Что-то необъяснимое творилось перед ней. В воздухе вертелось огненное колесо. Вертелось с неописуемой быстротой, рассыпая вокруг себя звезды и искры, искры и звезды, без счета, без числа… Что-то стихийно прекрасное было во всей этой быстро вращающейся массе огня, до того прекрасное, что Ксаня не выдержала и, вся подгоняемая одним страстным, непреодолимым желанием узнать, во что бы то ни было узнать, что это такое, забыв угрожающую ей опасность быть узнанной, ринулась вперед и в одну секунду очутилась перед чудодейственным колесом, мечущим одновременно и искры, и звезды, и пламя. Огромными глазами, расширенными от изумления и восторга, Ксаня смотрела, не отрываясь…

Ей казалось, что какая-то тайная сила движет невидимой рукой колесо и что вот-вот из самого пламени покажется дух огня, царственный и прекрасный, в огненной тиаре, с мечом в руке.

Она забылась до того, что перестала сознавать действительность. Пылкое воображение молодой дикарки, не видевшей в своей лесной трущобе ни фейерверка, ни бенгальского огня, создавало Бог весть какие фантазии и легенды… Но вот пламя уменьшилось, ослабло и с шипением, выбросив из себя целый сноп искр, погасло разом…

Между тем желтый бенгальский огонь, зажженный на смену красному, озарил местность еще ярче, еще светлее. Стало разом светло, как днем. Осветились лица пирующих, осветились их праздничные яркие одежды, осветились снующие между столами, в ожидании подачек, ребятишки… И все сразу заметили Ксаню, не ожидавшую в эту минуту такого предательства света.
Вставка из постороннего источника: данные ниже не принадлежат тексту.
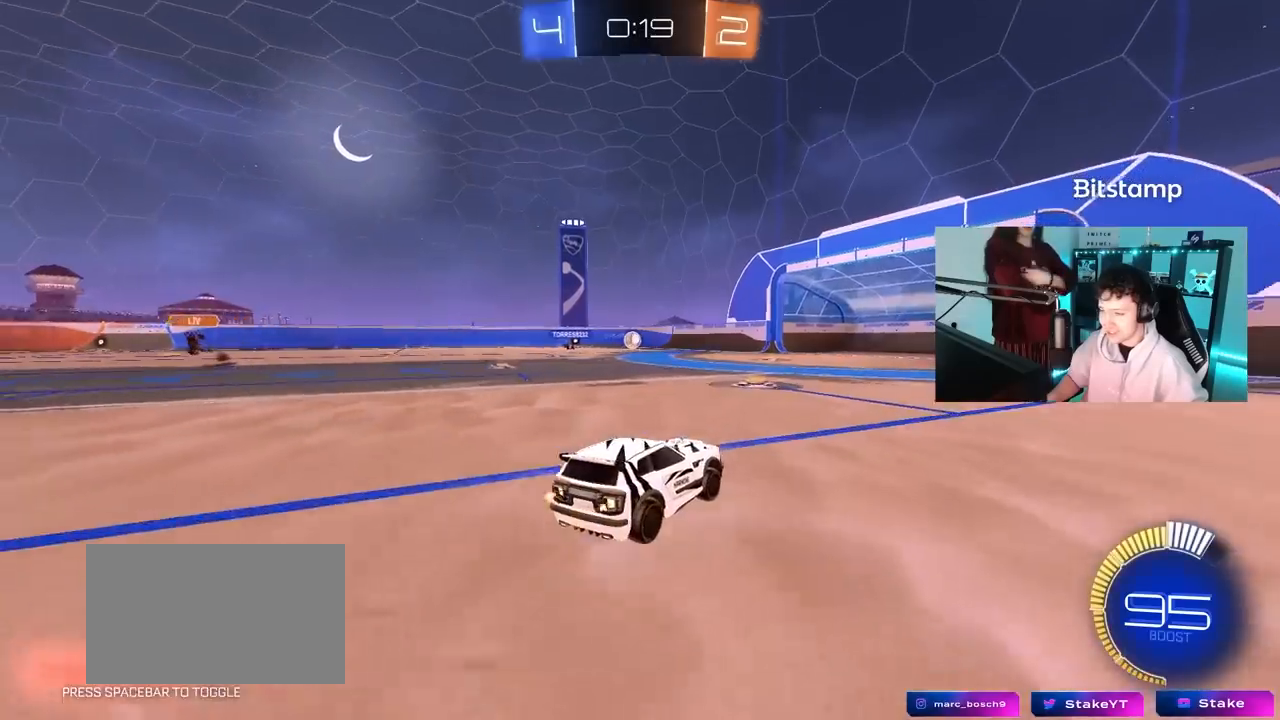
{"keys": ["d", "w"], "mouse": [], "mouse_move": "still", "events": [[283, "d", "up"], [417, "d", "down"]]}
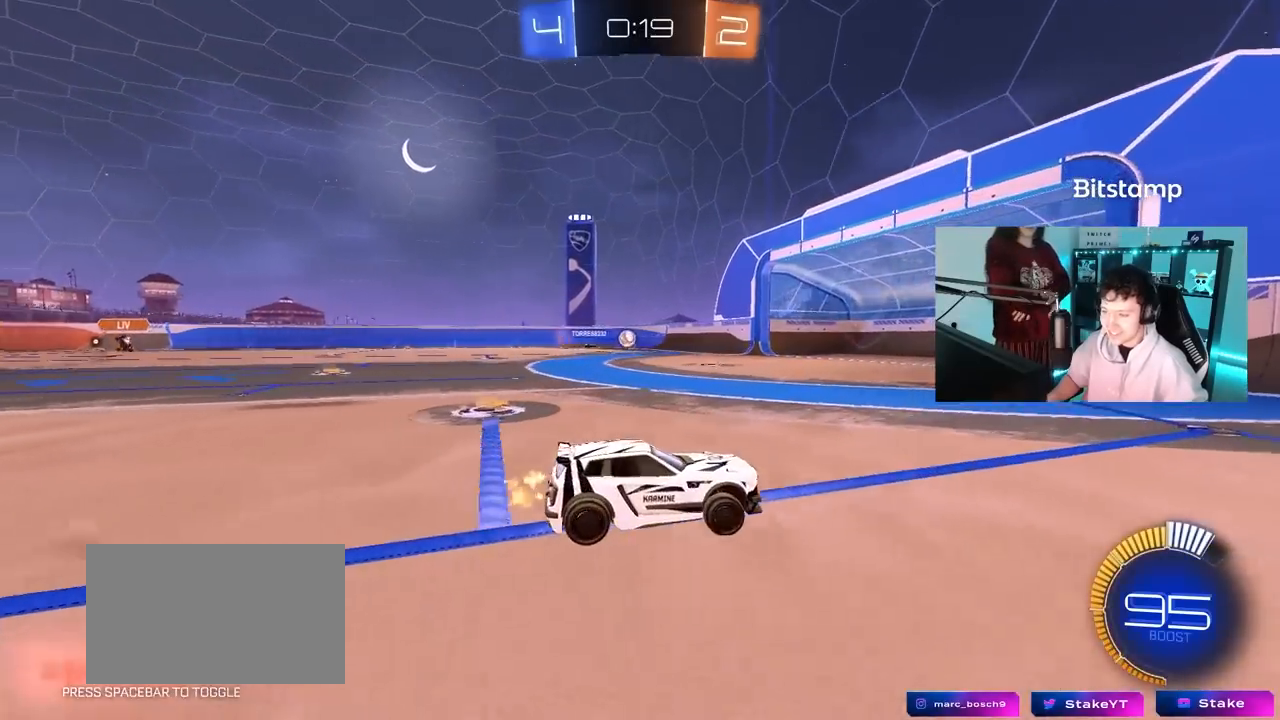
{"keys": ["a", "shift", "w"], "mouse": [], "mouse_move": "still", "events": [[100, "a", "down"], [100, "d", "up"], [350, "a", "up"], [483, "a", "down"], [483, "shift", "down"]]}
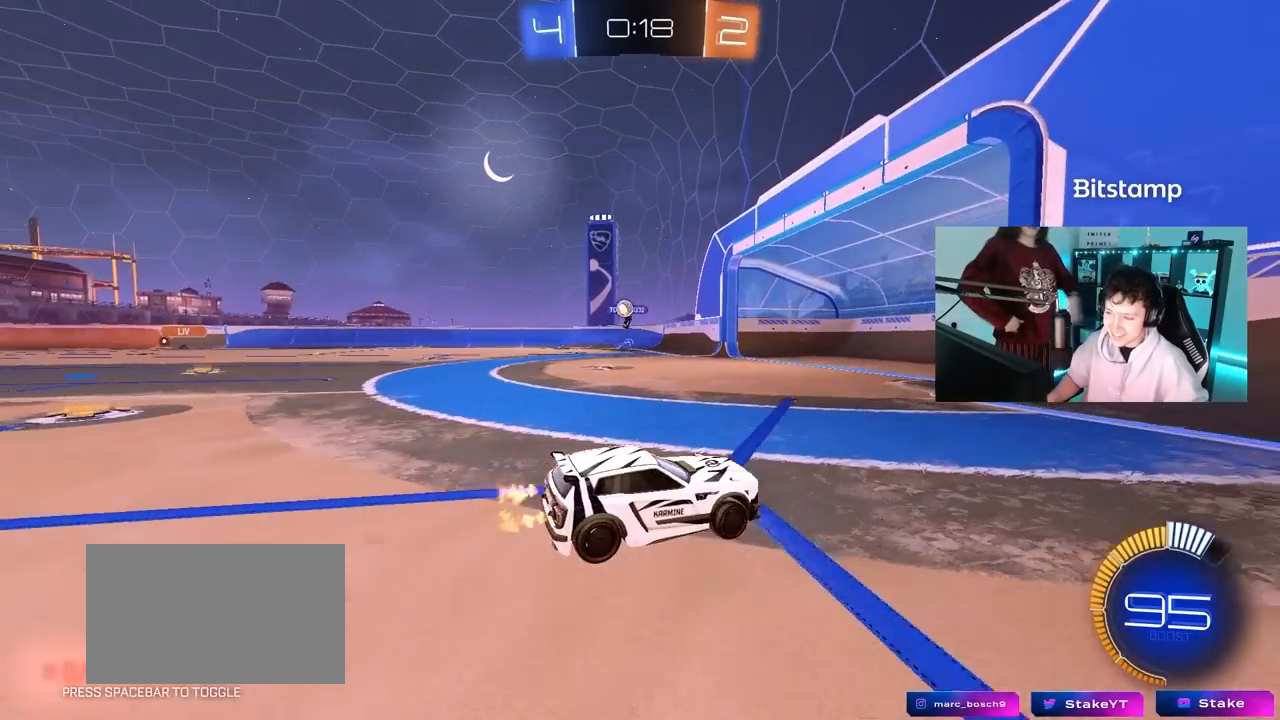
{"keys": ["a", "w"], "mouse": [], "mouse_move": "still", "events": [[133, "shift", "up"], [317, "shift", "down"], [450, "shift", "up"]]}
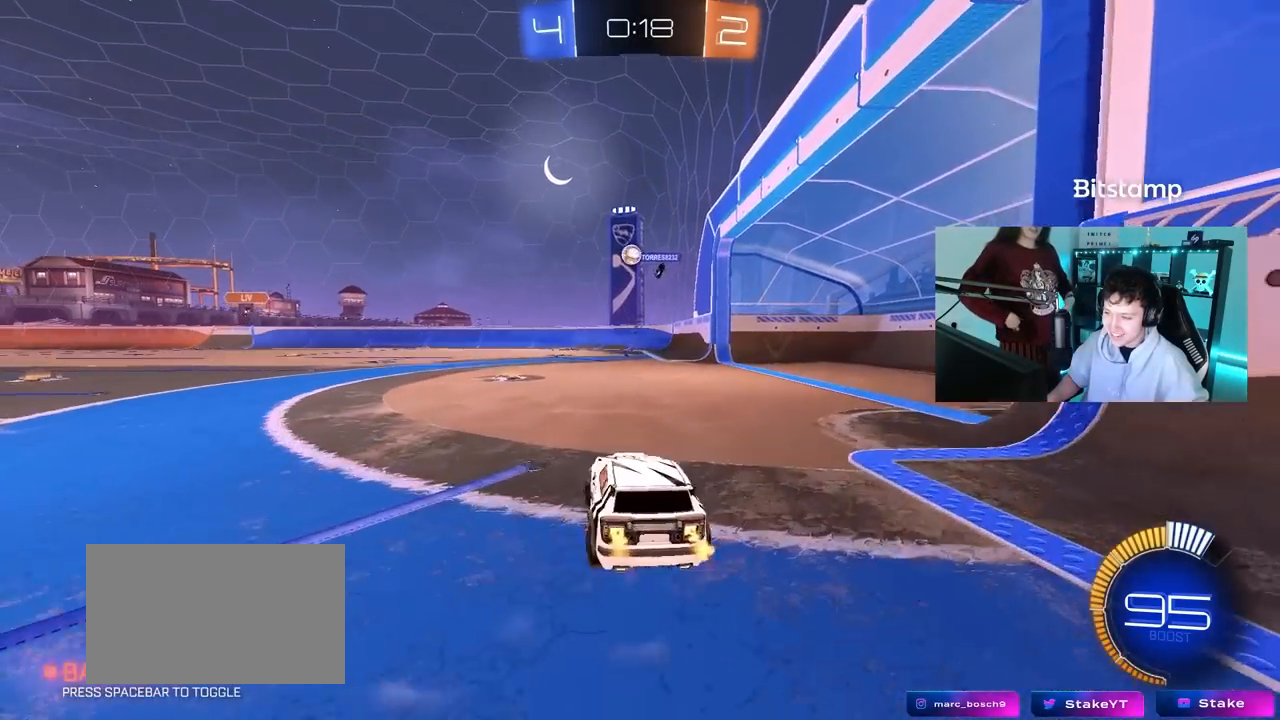
{"keys": ["a", "w"], "mouse": [], "mouse_move": "still", "events": [[333, "w", "up"], [467, "w", "down"]]}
– Лесовичка! Глядите! Лесовичка, братцы, вылезла из своей норы! Лесовичка здесь! Лесовичка! – послышались тут и там голоса не то изумленных неожиданностью, не то злорадствующих и ребятишек, и взрослых крестьян.

«Уйти… убежать скорее… пока не поздно!» – вихрем пронеслось в голове Ксани, и она уже метнулась было в сторону, с явным намерением привести в исполнение свою мысль.

– Куда, колдовская девчонка! Удирать? Нет, шалишь, не уйдешь!

И огромный парень, тяжело поднявшись с края стола, как из-под земли вырос перед Ксаней.

Словно по мановению незримой руки все повскакали со своих мест. Ребятишки с визгом окружили девочку и, приседая, пища и ломаясь, прыгали и вертелись вокруг нее. Взрослые не отставали от них. Глухая ненависть к матери Ксани, которую они считали за колдунью, теперь обрушилась на дочь.

– Приползла-таки, ведьмина дочка, – послышался негодующий возглас рослого парня. – Притащилась на праздник, ишь ты!.. Глазищами так и водит, что пойманная сова!.. А ну-ка, робятишки, поучите-ка ее! Хорошенько проучите ведьмину дочку, чтобы прошла у нее охота из своей норы выползать!

Сказав это, огромный парень отошел в сторону. На его месте очутились до полутора десятка маленьких фигурок, кричавших, визжавших и хохотавших без удержу.

Ксаня хорошо знала всех этих Машек, Акулек, Васек, Тришек и Анюток. У нее с ними не раз происходили стычки в лесу. Не раз, преследуемые ею, бежали они врассыпную. Теперь все они жаждали только выместить на «поганой лесовичке» все свои обиды…

Как запуганный зверек, прижатая к стволу дерева, стояла посреди всей этой толпы Ксаня. Озаренная догорающим пламенем бенгальского огня, она в самом деле казалась не обыденным, а скорее каким-то сверхъестественным существом. Ее волосы сбились; алый платочек упал с них во время бега, и пышные, черные, блестящие космы сыпались ей пушистыми прядями на лоб, щеки и грудь. Черные, огромные, ослепительные глаза сверкали. Мелкие, блестящие зубы до боли закусили пурпурную нижнюю губу.

В ней в эту минуту было, более чем когда-либо, что-то дикое, странное и хищное…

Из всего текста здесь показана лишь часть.